Speaking of Wheat. “I believe soil is a living thing … Every living thing has rights. Therefore, soil also has rights. As long as you are consuming the natural resources – food, water, elements – coming from the soil, you owe it to soil to put something back, to give something back, whatever you can.” – Dr. Rattan Lal, 2020 World Food Prize Laureate. For more information on how U.S. farmers are caring for the soil, visit our website at https://www.uswheat.org/policy/innovation-and-sustainability/.
Leading soil scientist Dr. Rattan Lal officially received the 2020 World Food Prize Oct. 15 for developing and mainstreaming a soil-centric approach to increasing food production that conserves natural resources and mitigates climate change. Dr. Lal’s pioneering research on the restoration of soil health in Africa, Asia and Latin America led to revelations that impacted yields, conservation and climate change mitigation, practices that are now at the heart of efforts to improve agriculture systems in the tropics and globally.

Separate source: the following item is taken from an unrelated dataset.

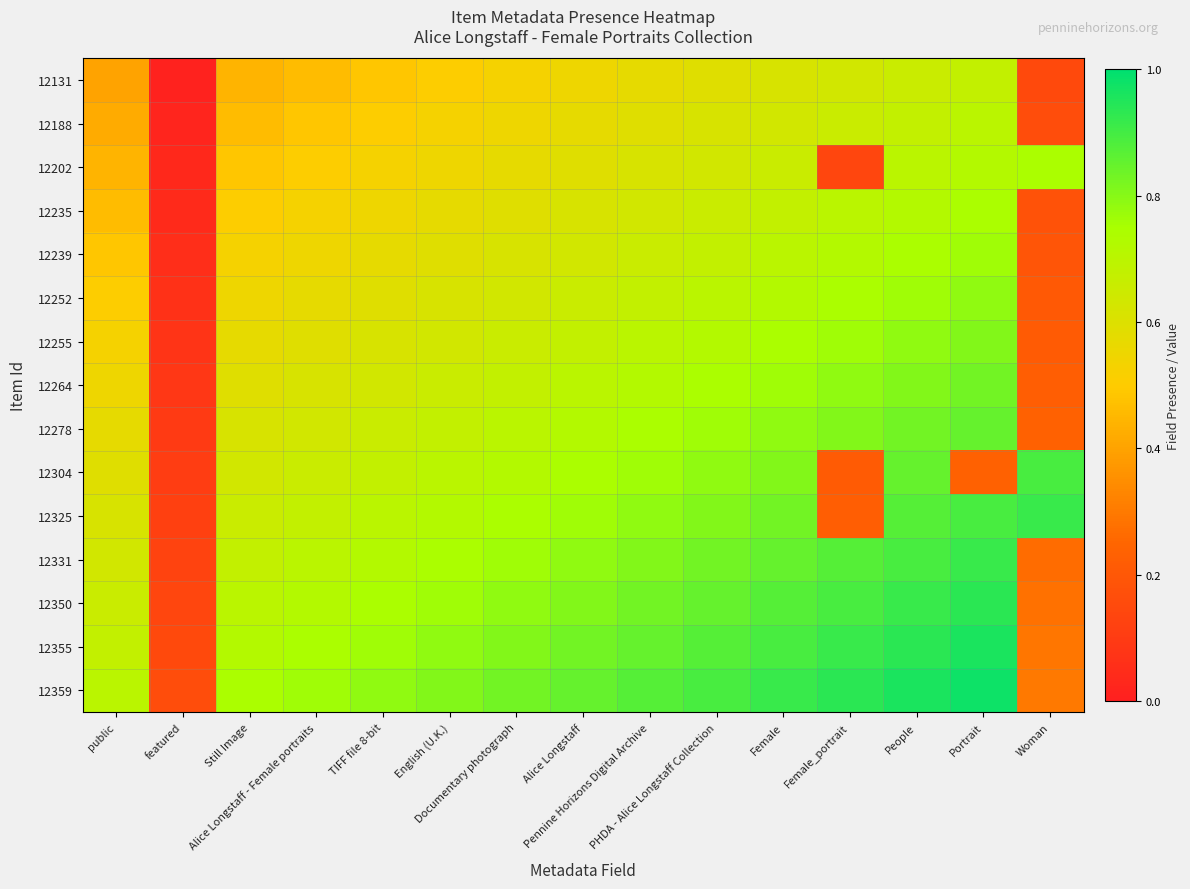

Rank the series by their maximum value, from highest to lowest.

12359, 12355, 12350, 12325, 12331, 12304, 12278, 12264, 12255, 12252, 12239, 12202, 12235, 12188, 12131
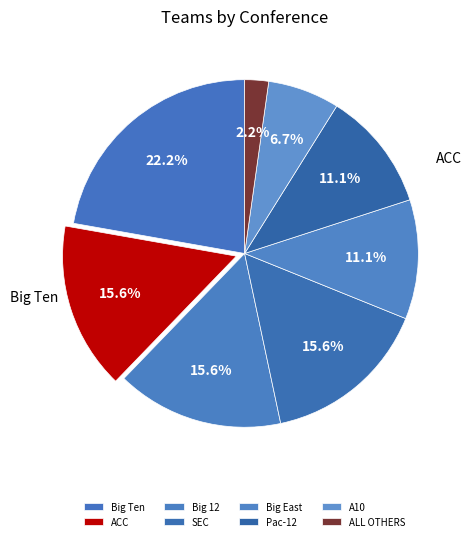

What percentage is the Pac-12 slice, to the nearest percent?

11%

Argentine government approves wheat variety with GMO trait. The wheat variety includes a drought resistant trait developed by the biotechnology firm Bioceres SA. However, the variety cannot be used commercially without official acceptance for import by Brazil’s government. There are currently no genetically engineered wheat varieties in commercial production in the United States. For more information, please see the Joint Statement on “Principles for Commercialization” from U.S. Wheat Associates (USW) and the National Association of Wheat Growers (NAWG).
Pioneering wheat work recognized. A U.S. research team earned the Borlaug Global Rust Initiative (BGRI) 2020 Gene Stewardship award for their work protecting global wheat crops from fungal pathogens. The plant pathologists, geneticists and agronomists from the USDA Agricultural Research Service (ARS) were recognized for research leading to a diverse range of strategies introducing and improving resistance to stem rust—particularly the highly virulent Ug99 stem rust strain. Read more in Seed Today.
Extraordinary Biography of Wheat. A Montana State University (MSU) professor recently published the book, “Amber Waves: The Extraordinary Biography of Wheat, from Wild Grass to World Megacrop.” For Dr. Cathy Zabinski, a professor in the Department of Land Resources and Environmental Sciences in MSU’s College of Agriculture, the project meant getting out of her comfort zone in order to connect with her audience. “I wrote this to give us a sense of the history of our food production … helpful as we’re addressing the big question of how to produce enough food for the upcoming decades with a growing human population,” she said.